On the second day, a vault divides the waters above from the waters below, and the sky appears. On the third, dry land breaks the surface of the lower sea, and the earth immediately produces vegetation — grass, seed-bearing plants, trees heavy with fruit — all of it self-replicating, each according to its kind.
The fourth day brings lights in the vault of heaven: the greater to govern the day, the lesser the night, and the stars scattered alongside. These celestial objects are not gods, as they were in Babylon and Egypt — they are instruments, created objects assigned duties like palace servants. The fifth day fills sea and sky with creatures: great sea monsters and every winged bird. God blesses them with the first blessing in scripture — Be fruitful and multiply.

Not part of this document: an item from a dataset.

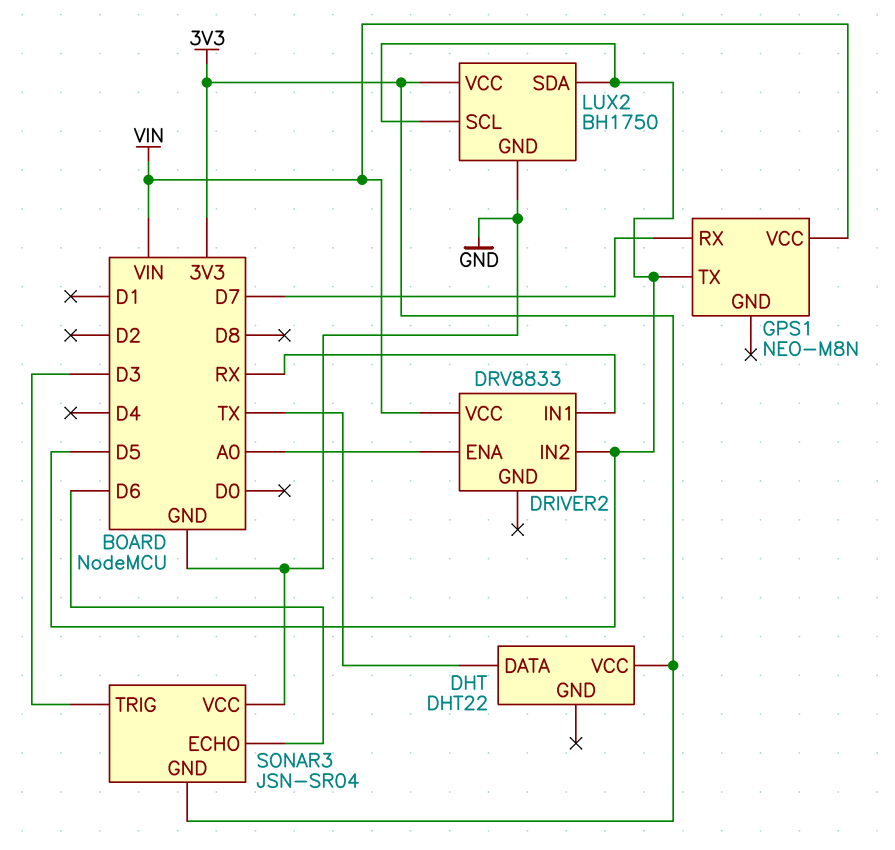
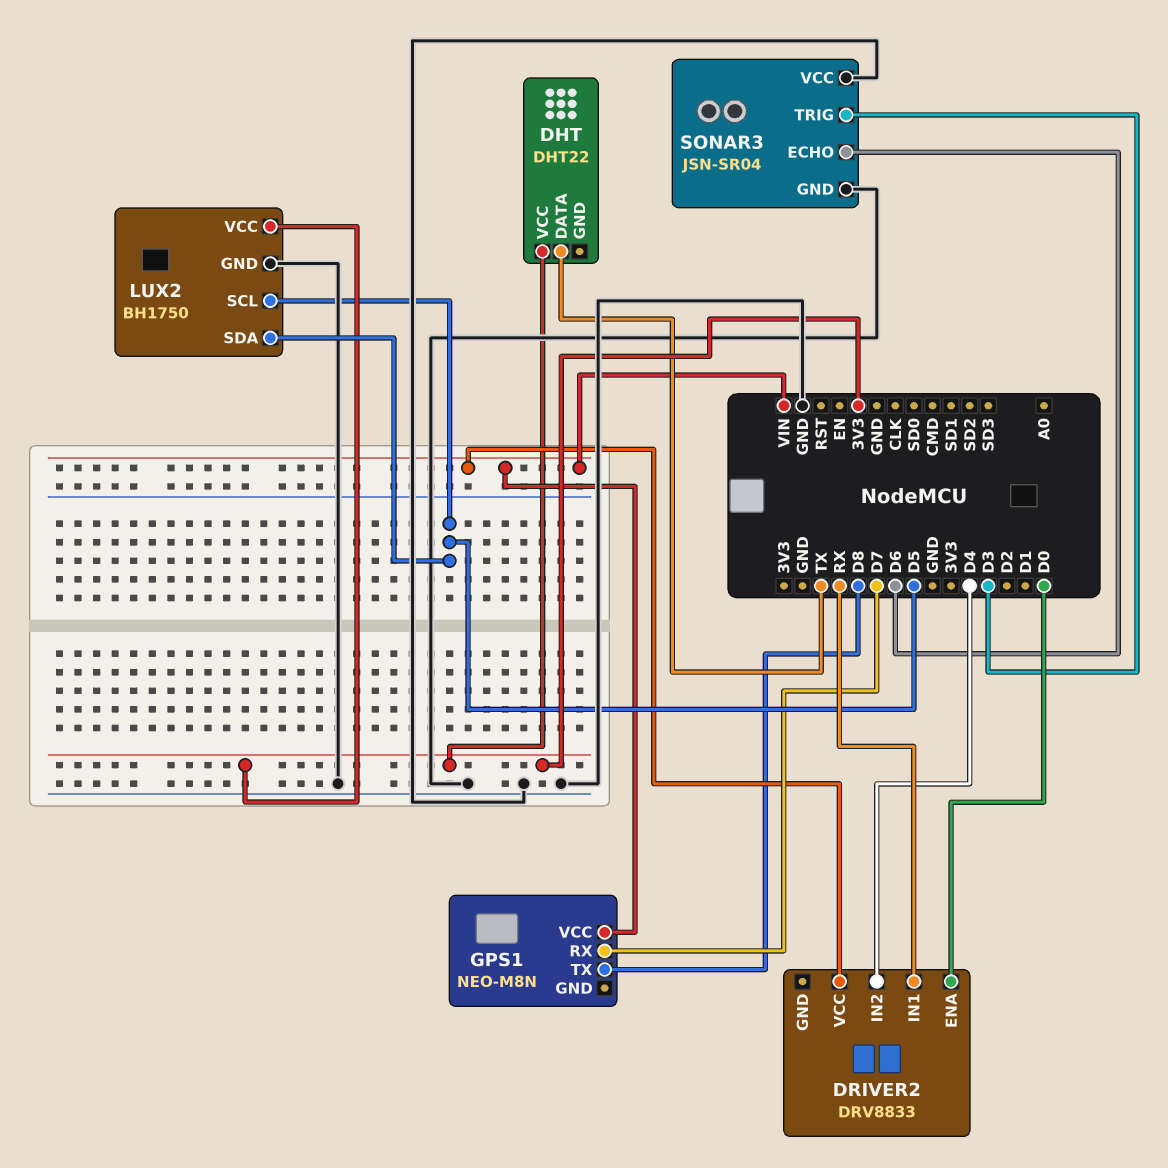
DRIVER2 pin ENA: A0 -> D0
DRIVER2 pin IN2: D5 -> D4
GPS1 pin TX: D5 -> D8
SONAR3 pin GND: 3V3 -> GND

On the sixth day, the land animals emerge. And then, as a culmination, something different is said: Let us make humanity in our image, after our likeness. The plural is debated endlessly — divine council? rhetorical flourish? trinitarian anticipation? — but the result is clear: the human being is the only creature made to mirror the divine, given dominion over everything that moves on the earth.
When it is over, God surveys all that has been made and declares it not merely good but very good. The creation is not a battlefield where order defeats chaos — it is a workshop where a craftsman steps back and sees that the work is complete. The seventh day is set aside. The first Sabbath falls over a world that has never yet known night.